#### MATERIAL SHOWN
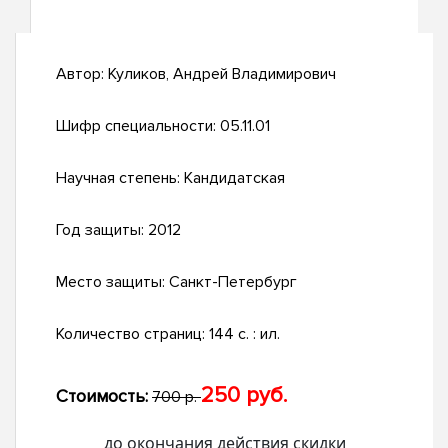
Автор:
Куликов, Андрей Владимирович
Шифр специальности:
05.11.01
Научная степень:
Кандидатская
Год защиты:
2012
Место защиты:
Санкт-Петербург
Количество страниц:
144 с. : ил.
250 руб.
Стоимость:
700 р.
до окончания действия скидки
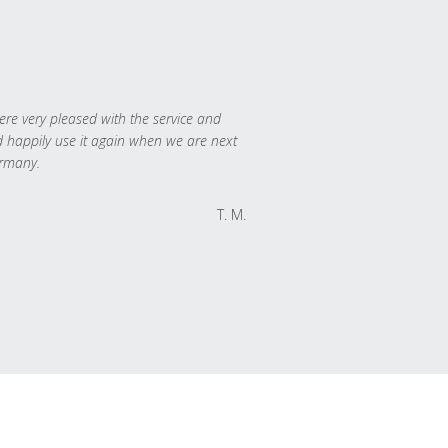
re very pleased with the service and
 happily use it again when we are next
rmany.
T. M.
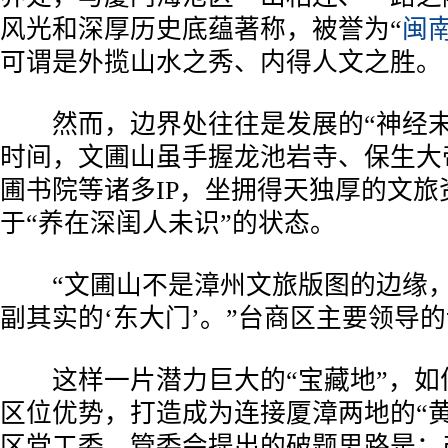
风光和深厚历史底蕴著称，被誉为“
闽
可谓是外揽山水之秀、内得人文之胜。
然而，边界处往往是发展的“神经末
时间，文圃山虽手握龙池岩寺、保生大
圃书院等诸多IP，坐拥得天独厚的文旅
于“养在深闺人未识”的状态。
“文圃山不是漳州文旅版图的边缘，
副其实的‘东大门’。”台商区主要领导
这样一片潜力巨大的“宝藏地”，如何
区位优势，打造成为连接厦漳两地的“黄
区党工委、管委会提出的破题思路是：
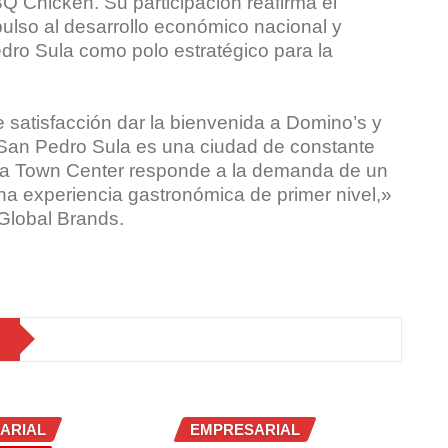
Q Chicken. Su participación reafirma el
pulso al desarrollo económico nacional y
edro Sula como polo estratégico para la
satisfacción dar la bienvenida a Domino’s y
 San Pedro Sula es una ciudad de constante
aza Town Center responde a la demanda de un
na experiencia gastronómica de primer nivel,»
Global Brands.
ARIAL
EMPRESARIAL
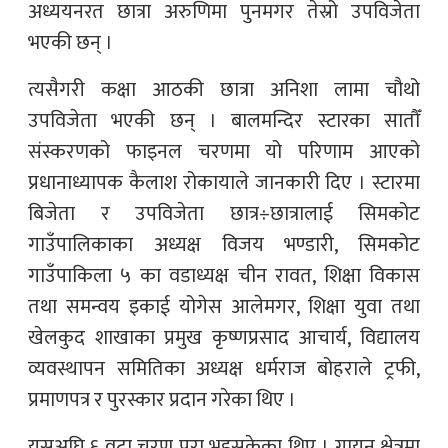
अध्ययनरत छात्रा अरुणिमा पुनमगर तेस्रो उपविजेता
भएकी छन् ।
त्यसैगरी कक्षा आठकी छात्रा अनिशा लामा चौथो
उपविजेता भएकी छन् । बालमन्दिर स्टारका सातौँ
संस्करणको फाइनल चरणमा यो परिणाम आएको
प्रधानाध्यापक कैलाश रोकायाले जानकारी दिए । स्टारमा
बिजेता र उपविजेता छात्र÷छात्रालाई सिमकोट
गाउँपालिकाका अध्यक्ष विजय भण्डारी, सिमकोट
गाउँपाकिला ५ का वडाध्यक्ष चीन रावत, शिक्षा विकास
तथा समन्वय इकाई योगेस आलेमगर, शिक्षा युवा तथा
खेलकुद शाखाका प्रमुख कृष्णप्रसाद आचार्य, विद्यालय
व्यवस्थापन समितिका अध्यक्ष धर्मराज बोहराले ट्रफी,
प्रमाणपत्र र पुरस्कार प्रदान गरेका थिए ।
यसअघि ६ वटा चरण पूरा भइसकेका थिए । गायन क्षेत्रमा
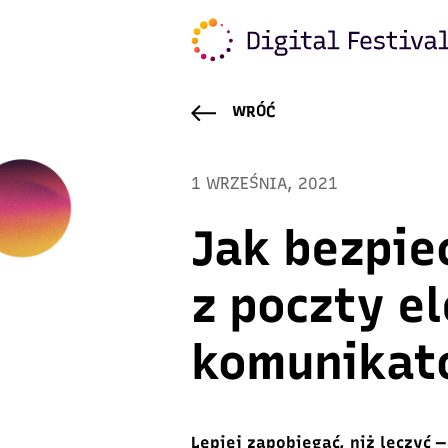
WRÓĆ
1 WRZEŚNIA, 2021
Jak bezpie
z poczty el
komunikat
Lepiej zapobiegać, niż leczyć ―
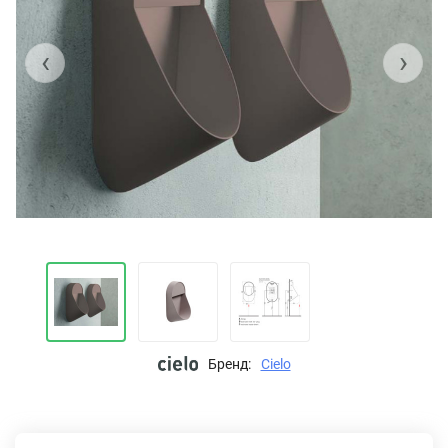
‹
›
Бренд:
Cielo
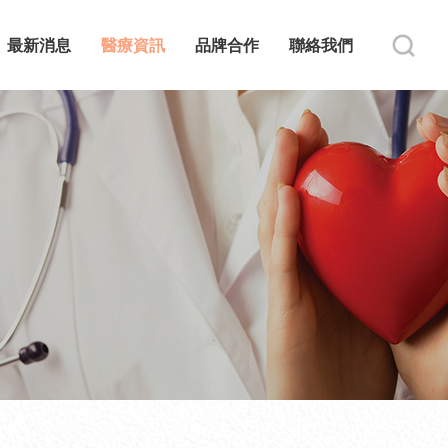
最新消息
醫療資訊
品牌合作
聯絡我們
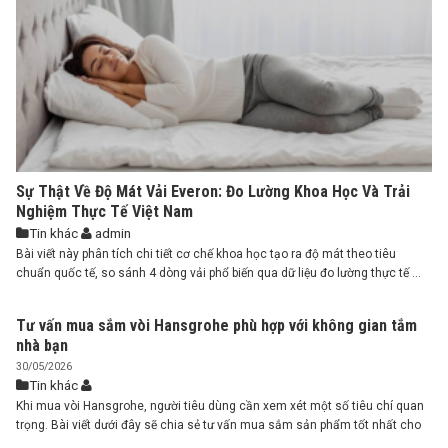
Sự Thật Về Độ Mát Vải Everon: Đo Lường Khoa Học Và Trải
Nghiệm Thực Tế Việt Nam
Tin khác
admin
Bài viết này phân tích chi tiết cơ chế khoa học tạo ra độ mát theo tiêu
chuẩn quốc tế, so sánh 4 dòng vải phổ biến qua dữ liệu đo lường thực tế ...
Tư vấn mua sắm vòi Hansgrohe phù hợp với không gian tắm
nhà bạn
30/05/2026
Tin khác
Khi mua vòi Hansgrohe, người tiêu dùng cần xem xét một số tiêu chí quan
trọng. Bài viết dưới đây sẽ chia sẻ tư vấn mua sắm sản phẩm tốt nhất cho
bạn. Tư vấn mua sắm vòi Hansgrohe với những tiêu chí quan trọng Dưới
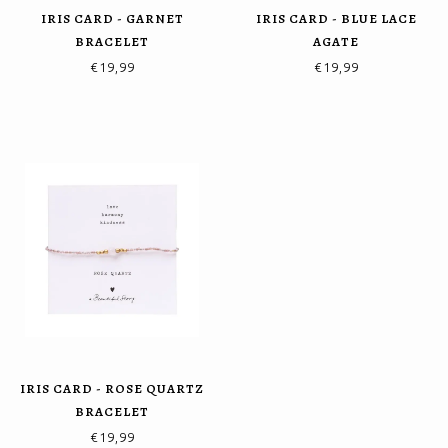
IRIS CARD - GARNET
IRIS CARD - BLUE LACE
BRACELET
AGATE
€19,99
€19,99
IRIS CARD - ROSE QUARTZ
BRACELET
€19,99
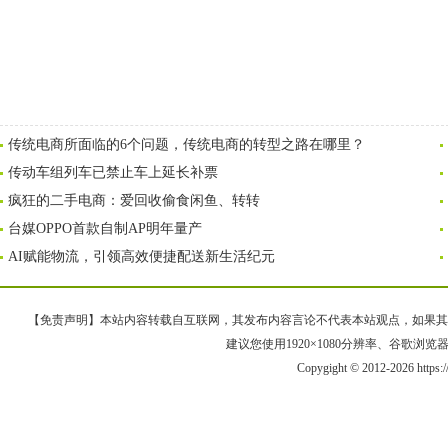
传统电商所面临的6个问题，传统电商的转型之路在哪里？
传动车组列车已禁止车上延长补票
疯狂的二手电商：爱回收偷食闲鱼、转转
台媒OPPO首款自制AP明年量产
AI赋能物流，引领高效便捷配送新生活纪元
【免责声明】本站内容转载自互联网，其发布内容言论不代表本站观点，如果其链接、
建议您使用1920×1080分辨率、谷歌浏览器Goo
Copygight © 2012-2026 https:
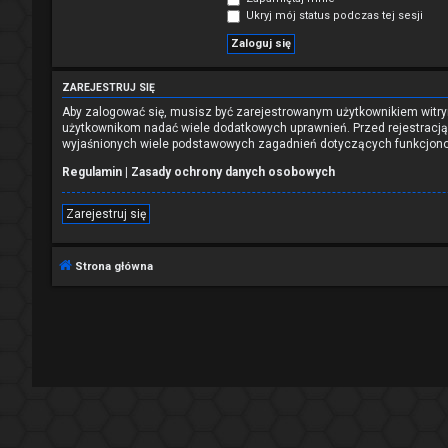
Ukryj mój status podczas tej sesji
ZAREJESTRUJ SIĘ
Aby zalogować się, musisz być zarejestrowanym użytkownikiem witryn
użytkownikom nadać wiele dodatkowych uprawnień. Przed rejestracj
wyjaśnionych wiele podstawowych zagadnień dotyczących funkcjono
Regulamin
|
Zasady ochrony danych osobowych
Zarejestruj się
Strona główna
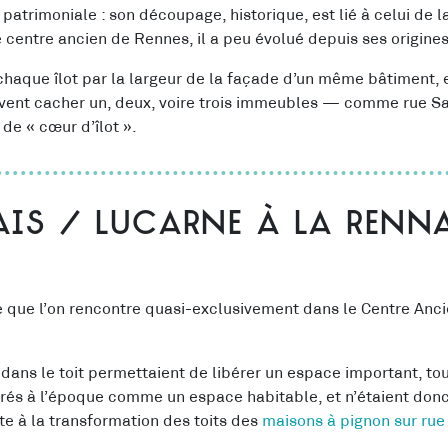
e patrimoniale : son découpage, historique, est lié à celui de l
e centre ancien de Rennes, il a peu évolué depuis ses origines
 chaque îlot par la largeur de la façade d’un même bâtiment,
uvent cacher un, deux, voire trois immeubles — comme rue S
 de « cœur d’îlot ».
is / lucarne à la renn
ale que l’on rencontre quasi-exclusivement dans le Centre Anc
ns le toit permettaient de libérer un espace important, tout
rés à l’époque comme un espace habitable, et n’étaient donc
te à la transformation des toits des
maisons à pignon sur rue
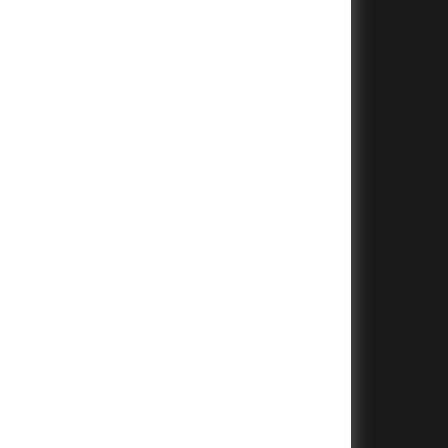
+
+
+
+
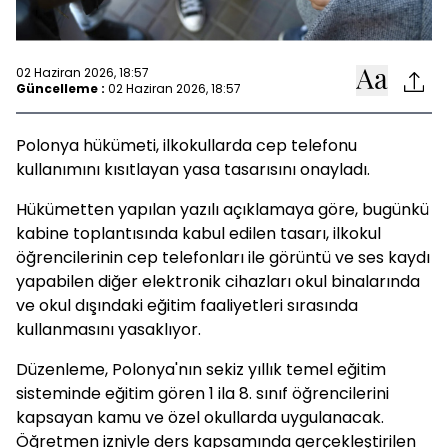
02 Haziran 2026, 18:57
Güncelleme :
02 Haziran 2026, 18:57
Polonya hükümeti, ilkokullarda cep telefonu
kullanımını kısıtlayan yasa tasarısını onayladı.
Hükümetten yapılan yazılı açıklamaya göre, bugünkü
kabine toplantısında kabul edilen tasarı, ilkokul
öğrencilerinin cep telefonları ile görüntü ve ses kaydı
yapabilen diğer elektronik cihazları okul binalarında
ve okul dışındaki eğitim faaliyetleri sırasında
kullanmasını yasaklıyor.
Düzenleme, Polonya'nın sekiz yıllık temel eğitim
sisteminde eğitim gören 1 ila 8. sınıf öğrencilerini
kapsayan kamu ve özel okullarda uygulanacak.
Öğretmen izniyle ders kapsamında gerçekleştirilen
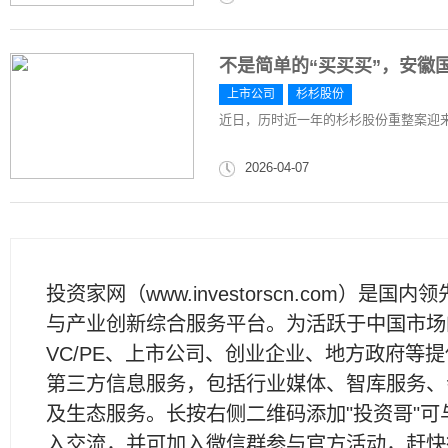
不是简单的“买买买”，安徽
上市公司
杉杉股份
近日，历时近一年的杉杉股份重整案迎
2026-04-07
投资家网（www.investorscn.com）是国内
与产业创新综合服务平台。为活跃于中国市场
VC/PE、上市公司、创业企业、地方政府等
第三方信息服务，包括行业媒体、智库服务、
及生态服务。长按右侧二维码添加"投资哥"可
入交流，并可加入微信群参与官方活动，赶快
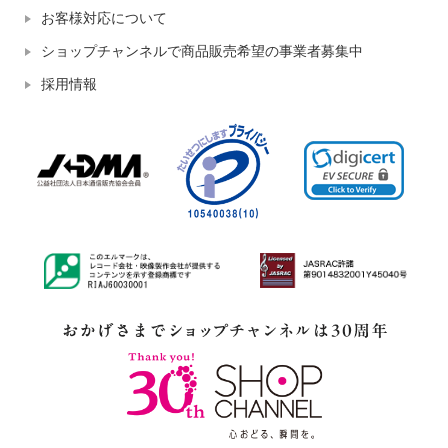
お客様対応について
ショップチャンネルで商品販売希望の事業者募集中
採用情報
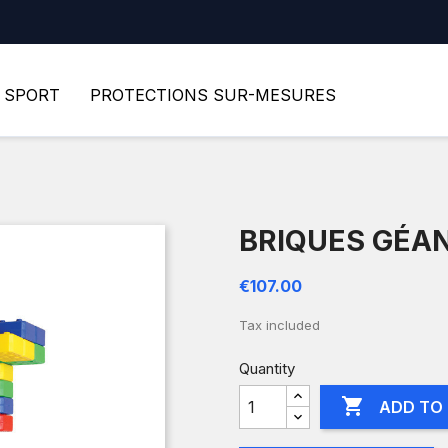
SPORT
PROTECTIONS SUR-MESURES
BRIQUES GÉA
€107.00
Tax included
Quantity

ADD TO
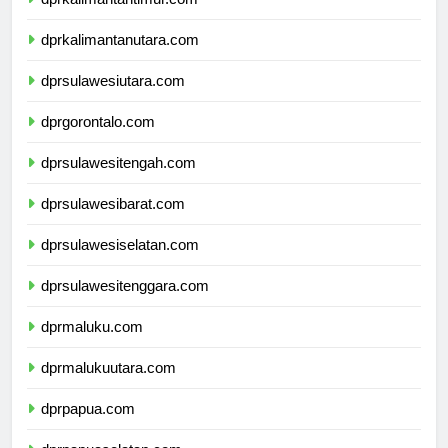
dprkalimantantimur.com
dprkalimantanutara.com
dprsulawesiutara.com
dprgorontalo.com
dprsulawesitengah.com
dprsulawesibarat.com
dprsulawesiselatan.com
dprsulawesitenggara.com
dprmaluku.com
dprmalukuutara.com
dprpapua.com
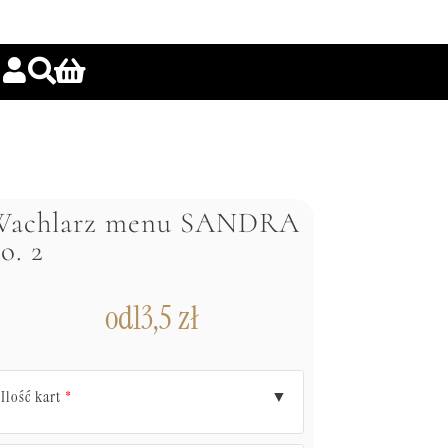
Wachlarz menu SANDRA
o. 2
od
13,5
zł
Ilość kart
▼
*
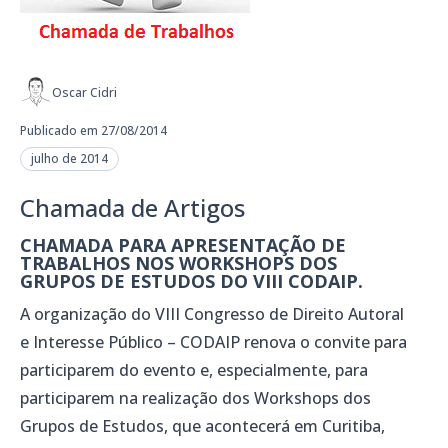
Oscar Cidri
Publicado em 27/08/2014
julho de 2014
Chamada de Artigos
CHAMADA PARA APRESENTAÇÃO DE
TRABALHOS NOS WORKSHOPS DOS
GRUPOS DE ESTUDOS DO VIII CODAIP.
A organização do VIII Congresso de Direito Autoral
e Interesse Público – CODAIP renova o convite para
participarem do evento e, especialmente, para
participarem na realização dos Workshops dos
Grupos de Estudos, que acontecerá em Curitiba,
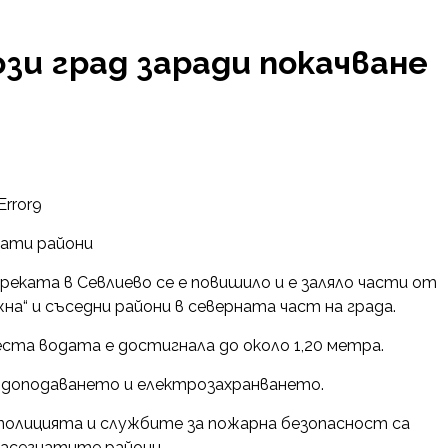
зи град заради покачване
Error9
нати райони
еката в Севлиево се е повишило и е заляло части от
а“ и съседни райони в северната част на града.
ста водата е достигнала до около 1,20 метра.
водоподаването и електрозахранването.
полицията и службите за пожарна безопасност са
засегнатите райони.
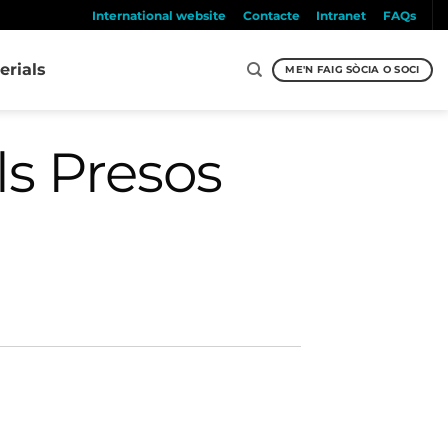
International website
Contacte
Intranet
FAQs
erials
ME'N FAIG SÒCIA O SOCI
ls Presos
########
* WHAT IS BEING ASKED
With the pictures set aside, please write out all of the records above exactly.

* RESULT OF THIS EXERCISE
Автор:
Куликов, Андрей Владимирович
Шифр специальности:
05.11.01
Научная степень:
Кандидатская
Год защиты:
2012
Место защиты:
Санкт-Петербург
Количество страниц:
144 с. : ил.
250 руб.
Стоимость:
700 р.
до окончания действия скидки
re very pleased with the service and
 happily use it again when we are next
rmany.
T. M.
风光和深厚历史底蕴著称，被誉为“
闽
可谓是外揽山水之秀、内得人文之胜。
然而，边界处往往是发展的“神经末
时间，文圃山虽手握龙池岩寺、保生大
圃书院等诸多IP，坐拥得天独厚的文旅
于“养在深闺人未识”的状态。
“文圃山不是漳州文旅版图的边缘，
副其实的‘东大门’。”台商区主要领导
这样一片潜力巨大的“宝藏地”，如何
区位优势，打造成为连接厦漳两地的“黄
区党工委、管委会提出的破题思路是：
Q Chicken. Su participación reafirma el
pulso al desarrollo económico nacional y
edro Sula como polo estratégico para la
satisfacción dar la bienvenida a Domino’s y
 San Pedro Sula es una ciudad de constante
aza Town Center responde a la demanda de un
na experiencia gastronómica de primer nivel,»
Global Brands.
ARIAL
EMPRESARIAL
अध्ययनरत छात्रा अरुणिमा पुनमगर तेस्रो उपविजेता
भएकी छन् ।
त्यसैगरी कक्षा आठकी छात्रा अनिशा लामा चौथो
उपविजेता भएकी छन् । बालमन्दिर स्टारका सातौँ
संस्करणको फाइनल चरणमा यो परिणाम आएको
प्रधानाध्यापक कैलाश रोकायाले जानकारी दिए । स्टारमा
बिजेता र उपविजेता छात्र÷छात्रालाई सिमकोट
गाउँपालिकाका अध्यक्ष विजय भण्डारी, सिमकोट
गाउँपाकिला ५ का वडाध्यक्ष चीन रावत, शिक्षा विकास
तथा समन्वय इकाई योगेस आलेमगर, शिक्षा युवा तथा
खेलकुद शाखाका प्रमुख कृष्णप्रसाद आचार्य, विद्यालय
व्यवस्थापन समितिका अध्यक्ष धर्मराज बोहराले ट्रफी,
प्रमाणपत्र र पुरस्कार प्रदान गरेका थिए ।
यसअघि ६ वटा चरण पूरा भइसकेका थिए । गायन क्षेत्रमा
WRÓĆ
1 WRZEŚNIA, 2021
Jak bezpie
z poczty el
komunikat
Lepiej zapobiegać, niż leczyć ―
‹
›
Бренд:
Cielo
最新消息
醫療資訊
品牌合作
聯絡我們
Sự Thật Về Độ Mát Vải Everon: Đo Lường Khoa Học Và Trải
Nghiệm Thực Tế Việt Nam
Tin khác
admin
Bài viết này phân tích chi tiết cơ chế khoa học tạo ra độ mát theo tiêu
chuẩn quốc tế, so sánh 4 dòng vải phổ biến qua dữ liệu đo lường thực tế ...
Tư vấn mua sắm vòi Hansgrohe phù hợp với không gian tắm
nhà bạn
30/05/2026
Tin khác
Khi mua vòi Hansgrohe, người tiêu dùng cần xem xét một số tiêu chí quan
trọng. Bài viết dưới đây sẽ chia sẻ tư vấn mua sắm sản phẩm tốt nhất cho
bạn. Tư vấn mua sắm vòi Hansgrohe với những tiêu chí quan trọng Dưới
IRIS CARD - GARNET
IRIS CARD - BLUE LACE
BRACELET
AGATE
€19,99
€19,99
IRIS CARD - ROSE QUARTZ
BRACELET
€19,99
传统电商所面临的6个问题，传统电商的转型之路在哪里？
传动车组列车已禁止车上延长补票
疯狂的二手电商：爱回收偷食闲鱼、转转
台媒OPPO首款自制AP明年量产
AI赋能物流，引领高效便捷配送新生活纪元
【免责声明】本站内容转载自互联网，其发布内容言论不代表本站观点，如果其链接、
建议您使用1920×1080分辨率、谷歌浏览器Goo
Copygight © 2012-2026 https:
Ukryj mój status podczas tej sesji
ZAREJESTRUJ SIĘ
Aby zalogować się, musisz być zarejestrowanym użytkownikiem witryn
użytkownikom nadać wiele dodatkowych uprawnień. Przed rejestracj
wyjaśnionych wiele podstawowych zagadnień dotyczących funkcjono
Regulamin
|
Zasady ochrony danych osobowych
Zarejestruj się
Strona główna
e patrimoniale : son découpage, historique, est lié à celui de l
e centre ancien de Rennes, il a peu évolué depuis ses origines
 chaque îlot par la largeur de la façade d’un même bâtiment,
uvent cacher un, deux, voire trois immeubles — comme rue S
 de « cœur d’îlot ».
is / lucarne à la renn
ale que l’on rencontre quasi-exclusivement dans le Centre Anc
ns le toit permettaient de libérer un espace important, tout
rés à l’époque comme un espace habitable, et n’étaient donc
te à la transformation des toits des
maisons à pignon sur rue
+
+
+
+
02 Haziran 2026, 18:57
Güncelleme :
02 Haziran 2026, 18:57
Polonya hükümeti, ilkokullarda cep telefonu
kullanımını kısıtlayan yasa tasarısını onayladı.
Hükümetten yapılan yazılı açıklamaya göre, bugünkü
kabine toplantısında kabul edilen tasarı, ilkokul
öğrencilerinin cep telefonları ile görüntü ve ses kaydı
yapabilen diğer elektronik cihazları okul binalarında
ve okul dışındaki eğitim faaliyetleri sırasında
kullanmasını yasaklıyor.
Düzenleme, Polonya'nın sekiz yıllık temel eğitim
sisteminde eğitim gören 1 ila 8. sınıf öğrencilerini
kapsayan kamu ve özel okullarda uygulanacak.
Öğretmen izniyle ders kapsamında gerçekleştirilen
不是简单的“买买买”，安徽
上市公司
杉杉股份
近日，历时近一年的杉杉股份重整案迎
2026-04-07
投资家网（www.investorscn.com）是国内
与产业创新综合服务平台。为活跃于中国市场
VC/PE、上市公司、创业企业、地方政府等
第三方信息服务，包括行业媒体、智库服务、
及生态服务。长按右侧二维码添加"投资哥"可
入交流，并可加入微信群参与官方活动，赶快
お客様対応について
ショップチャンネルで商品販売希望の事業者募集中
採用情報
SPORT
PROTECTIONS SUR-MESURES
BRIQUES GÉA
€107.00
Tax included
Quantity

ADD TO
dprkalimantantimur.com
dprkalimantanutara.com
dprsulawesiutara.com
dprgorontalo.com
dprsulawesitengah.com
dprsulawesibarat.com
dprsulawesiselatan.com
dprsulawesitenggara.com
dprmaluku.com
dprmalukuutara.com
dprpapua.com
Wachlarz menu SANDRA
o. 2
od
13,5
zł
Ilość kart
▼
*
Oscar Cidri
Publicado em 27/08/2014
julho de 2014
Chamada de Artigos
CHAMADA PARA APRESENTAÇÃO DE
TRABALHOS NOS WORKSHOPS DOS
GRUPOS DE ESTUDOS DO VIII CODAIP.
A organização do VIII Congresso de Direito Autoral
e Interesse Público – CODAIP renova o convite para
participarem do evento e, especialmente, para
participarem na realização dos Workshops dos
Grupos de Estudos, que acontecerá em Curitiba,
зи град заради покачване
Error9
нати райони
еката в Севлиево се е повишило и е заляло части от
а“ и съседни райони в северната част на града.
ста водата е достигнала до около 1,20 метра.
водоподаването и електрозахранването.
полицията и службите за пожарна безопасност са
засегнатите райони.
International website
Contacte
Intranet
FAQs
erials
ME'N FAIG SÒCIA O SOCI
ls Presos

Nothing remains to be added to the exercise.